=== Consegna 1 ===
In quale sala e in quale città si terrà l'incontro con lo storico di cui parla l'articolo su Gianni Oliva?
=== Consegna 2 ===
Trascrivi fedelmente dall'articolo su Gianni Oliva il brano che parte dalle parole "L’accettazione del regime, la" e si ferma dopo le parole "ritorna a èStoria.".
=== Consegna 3 ===
Riduci a un elenco puntato il paragrafo dell'articolo su Gianni Oliva che inizia con «Eppure all’indomani», conservandone i fatti principali.

=== Estratto della fonte ===
++++++++

Gianni Oliva e i 45 milioni di antifascisti a èStoria, «chi non si oppose al Duce»

Gianni Oliva e i 45 milioni di antifascisti a èStoria, «chi non si oppose al Duce»

l'intervista

Gianni Oliva e i 45 milioni di antifascisti a èStoria, «chi non si oppose al Duce»

Di Eliana Mogorovich • Pubblicato il 23 Mag 2024
Copertina per Gianni Oliva e i 45 milioni di antifascisti a èStoria, «chi non si oppose al Duce»

Lo storico sarà ospite venerdì pomeriggio nella sala Storica dell'Ugg a Gorizia: «Conoscere il passato è necessario per comprendere, non giustificare».

Condividi
Tempo di lettura

L’accettazione del regime, la guerra, la caduta del fascismo, il rinnegare l’ideologia che fino a un attimo prima si era sostenuta per trovare una fuga dalle conseguenze. Nella vulgata della storia si tende a pensare al Ventennio come l’imposizione di ideali accettati supinamente per garantirsi la sopravvivenza, fisica in primis ma anche economica e sociale. Lontano da tutto ciò, la possibilità di mantenere la propria libertà e integrità morale: pochi l’hanno fatto, troppo pochi per impedire l’ascesa del Fascismo. Un tema che ritorna a èStoria.

Eppure all’indomani della sua caduta in molti hanno negato qualsiasi compromissione tanto da suscitare il lucido sarcasmo di Churchill: «In Italia sino al 25 luglio c’erano 45 milioni di fascisti; dal giorno dopo, 45 milioni di antifascisti. Ma non mi risulta che l’Italia abbia 90 milioni di abitanti». È da questa considerazione che parte Gianni Oliva nel suo ultimo libro “45 milioni di antifascisti” (edizioni Mondadori) di cui lo storico dialogherà con Simone Cuva venerdì 24 maggio alle 17.30 nella Sala Storica dell’Ugg a Gorizia. A lui, già insegnante di Lettere e dirigente scolastico di lungo corso, abbiamo rivolto alcune domande sul suo volume e sull’importanza dello studio della storia contemporanea.

++++++++

=== Dati registrati ===
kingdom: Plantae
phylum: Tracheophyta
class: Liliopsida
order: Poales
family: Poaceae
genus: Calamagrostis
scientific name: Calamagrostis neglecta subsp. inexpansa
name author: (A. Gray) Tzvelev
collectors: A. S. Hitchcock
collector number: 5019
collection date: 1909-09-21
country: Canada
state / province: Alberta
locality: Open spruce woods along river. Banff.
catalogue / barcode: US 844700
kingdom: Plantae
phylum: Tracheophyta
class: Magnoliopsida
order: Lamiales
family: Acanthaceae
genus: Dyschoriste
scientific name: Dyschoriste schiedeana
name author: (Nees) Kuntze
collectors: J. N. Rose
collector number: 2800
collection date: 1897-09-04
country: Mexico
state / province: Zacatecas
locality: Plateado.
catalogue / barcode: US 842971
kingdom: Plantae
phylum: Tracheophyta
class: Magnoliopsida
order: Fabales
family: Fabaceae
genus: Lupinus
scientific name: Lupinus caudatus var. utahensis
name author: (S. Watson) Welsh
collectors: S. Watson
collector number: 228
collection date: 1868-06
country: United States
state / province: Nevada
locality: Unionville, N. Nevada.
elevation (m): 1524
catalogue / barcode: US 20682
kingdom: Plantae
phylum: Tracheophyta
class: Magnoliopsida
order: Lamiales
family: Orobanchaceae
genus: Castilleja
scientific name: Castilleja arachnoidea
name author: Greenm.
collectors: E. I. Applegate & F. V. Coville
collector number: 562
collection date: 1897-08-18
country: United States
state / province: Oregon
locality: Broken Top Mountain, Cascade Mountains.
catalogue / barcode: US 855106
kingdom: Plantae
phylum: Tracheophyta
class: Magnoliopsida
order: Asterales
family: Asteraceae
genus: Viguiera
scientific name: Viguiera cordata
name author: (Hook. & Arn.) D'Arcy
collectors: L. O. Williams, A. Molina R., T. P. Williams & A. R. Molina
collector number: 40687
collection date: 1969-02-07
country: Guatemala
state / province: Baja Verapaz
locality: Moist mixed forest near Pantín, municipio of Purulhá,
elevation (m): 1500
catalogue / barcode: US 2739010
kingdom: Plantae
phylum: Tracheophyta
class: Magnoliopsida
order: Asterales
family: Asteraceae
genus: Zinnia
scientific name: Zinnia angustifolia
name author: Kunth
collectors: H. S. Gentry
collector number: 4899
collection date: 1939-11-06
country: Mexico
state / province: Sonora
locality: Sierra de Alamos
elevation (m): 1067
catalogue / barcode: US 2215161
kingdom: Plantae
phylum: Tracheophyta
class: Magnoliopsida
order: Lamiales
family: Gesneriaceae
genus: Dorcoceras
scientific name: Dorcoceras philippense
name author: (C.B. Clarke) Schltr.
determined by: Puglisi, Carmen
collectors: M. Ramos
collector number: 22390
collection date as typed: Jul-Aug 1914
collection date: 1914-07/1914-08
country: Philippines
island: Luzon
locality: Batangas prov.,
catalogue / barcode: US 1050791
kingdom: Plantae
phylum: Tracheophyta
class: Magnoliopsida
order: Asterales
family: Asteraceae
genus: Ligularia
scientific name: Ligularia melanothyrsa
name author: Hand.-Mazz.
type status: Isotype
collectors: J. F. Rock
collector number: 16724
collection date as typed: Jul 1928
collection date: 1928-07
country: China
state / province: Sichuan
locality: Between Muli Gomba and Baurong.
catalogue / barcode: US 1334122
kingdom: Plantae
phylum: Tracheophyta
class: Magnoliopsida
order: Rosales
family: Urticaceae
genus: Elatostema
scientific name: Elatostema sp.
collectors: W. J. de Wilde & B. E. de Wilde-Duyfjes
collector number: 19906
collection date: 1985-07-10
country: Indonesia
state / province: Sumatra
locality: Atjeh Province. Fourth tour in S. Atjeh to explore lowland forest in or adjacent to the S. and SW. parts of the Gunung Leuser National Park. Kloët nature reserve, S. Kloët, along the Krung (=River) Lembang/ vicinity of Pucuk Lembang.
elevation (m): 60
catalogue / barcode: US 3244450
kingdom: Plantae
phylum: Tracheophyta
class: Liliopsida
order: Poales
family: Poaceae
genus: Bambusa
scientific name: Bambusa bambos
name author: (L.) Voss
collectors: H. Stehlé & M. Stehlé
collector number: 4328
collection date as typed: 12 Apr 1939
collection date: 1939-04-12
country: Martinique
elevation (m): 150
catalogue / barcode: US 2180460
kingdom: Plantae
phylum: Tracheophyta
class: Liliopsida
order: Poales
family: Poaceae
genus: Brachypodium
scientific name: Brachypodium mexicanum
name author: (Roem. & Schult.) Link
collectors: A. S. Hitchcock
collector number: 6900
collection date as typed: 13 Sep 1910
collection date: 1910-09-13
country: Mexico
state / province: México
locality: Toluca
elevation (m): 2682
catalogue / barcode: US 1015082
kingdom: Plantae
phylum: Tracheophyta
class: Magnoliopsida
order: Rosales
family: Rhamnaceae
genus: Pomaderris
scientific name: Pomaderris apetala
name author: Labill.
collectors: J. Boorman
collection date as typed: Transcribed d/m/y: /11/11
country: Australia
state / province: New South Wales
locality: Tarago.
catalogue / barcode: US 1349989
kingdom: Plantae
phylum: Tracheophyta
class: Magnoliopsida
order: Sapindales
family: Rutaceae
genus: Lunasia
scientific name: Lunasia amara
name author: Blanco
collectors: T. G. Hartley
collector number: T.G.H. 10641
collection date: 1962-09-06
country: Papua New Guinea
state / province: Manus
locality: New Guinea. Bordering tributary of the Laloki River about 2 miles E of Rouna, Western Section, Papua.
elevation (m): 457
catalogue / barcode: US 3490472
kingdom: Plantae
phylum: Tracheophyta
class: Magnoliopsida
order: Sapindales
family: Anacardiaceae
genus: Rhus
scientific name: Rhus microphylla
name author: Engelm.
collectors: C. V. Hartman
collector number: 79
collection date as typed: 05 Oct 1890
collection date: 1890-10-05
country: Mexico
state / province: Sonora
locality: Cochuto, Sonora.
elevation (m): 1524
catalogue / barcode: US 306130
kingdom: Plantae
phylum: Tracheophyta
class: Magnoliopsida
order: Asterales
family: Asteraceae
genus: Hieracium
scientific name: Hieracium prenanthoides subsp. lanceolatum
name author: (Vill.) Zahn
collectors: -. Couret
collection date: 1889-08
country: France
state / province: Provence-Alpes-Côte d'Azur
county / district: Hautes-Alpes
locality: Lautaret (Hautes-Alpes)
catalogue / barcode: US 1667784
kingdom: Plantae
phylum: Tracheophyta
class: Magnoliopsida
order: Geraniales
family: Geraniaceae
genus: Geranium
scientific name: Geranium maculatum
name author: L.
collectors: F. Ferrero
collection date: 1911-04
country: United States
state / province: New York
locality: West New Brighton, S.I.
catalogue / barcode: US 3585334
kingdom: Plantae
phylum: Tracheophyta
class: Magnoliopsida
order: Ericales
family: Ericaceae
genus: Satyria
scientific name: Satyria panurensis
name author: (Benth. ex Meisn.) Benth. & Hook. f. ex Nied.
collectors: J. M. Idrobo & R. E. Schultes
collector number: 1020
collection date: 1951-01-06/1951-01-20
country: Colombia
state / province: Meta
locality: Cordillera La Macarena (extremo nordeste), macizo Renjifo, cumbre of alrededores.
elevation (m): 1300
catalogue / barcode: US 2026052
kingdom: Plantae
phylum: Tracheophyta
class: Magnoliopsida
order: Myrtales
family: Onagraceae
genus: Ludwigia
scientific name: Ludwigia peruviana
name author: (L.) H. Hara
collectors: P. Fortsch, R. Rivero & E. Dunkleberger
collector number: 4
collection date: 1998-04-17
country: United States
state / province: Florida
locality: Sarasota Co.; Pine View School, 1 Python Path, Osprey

++++++++

=== Soluzione 1 ===
Nella Sala Storica dell'Ugg a Gorizia.

=== Soluzione 2 ===
L’accettazione del regime, la guerra, la caduta del fascismo, il rinnegare l’ideologia che fino a un attimo prima si era sostenuta per trovare una fuga dalle conseguenze. Nella vulgata della storia si tende a pensare al Ventennio come l’imposizione di ideali accettati supinamente per garantirsi la sopravvivenza, fisica in primis ma anche economica e sociale. Lontano da tutto ciò, la possibilità di mantenere la propria libertà e integrità morale: pochi l’hanno fatto, troppo pochi per impedire l’ascesa del Fascismo. Un tema che ritorna a èStoria.

=== Soluzione 3 ===
- Dopo la caduta del fascismo molti negarono qualsiasi compromissione, suscitando il sarcasmo di Churchill: fino al 25 luglio in Italia c'erano 45 milioni di fascisti, dal giorno dopo 45 milioni di antifascisti, ma l'Italia non aveva 90 milioni di abitanti.
- Da questa considerazione parte l'ultimo libro di Gianni Oliva, "45 milioni di antifascisti" (edizioni Mondadori).
- Lo storico ne parlerà con Simone Cuva venerdì 24 maggio alle 17.30 nella Sala Storica dell'Ugg a Gorizia.
- Ad Oliva, già insegnante di Lettere e dirigente scolastico di lungo corso, sono state poste alcune domande sul volume e sull'importanza dello studio della storia contemporanea.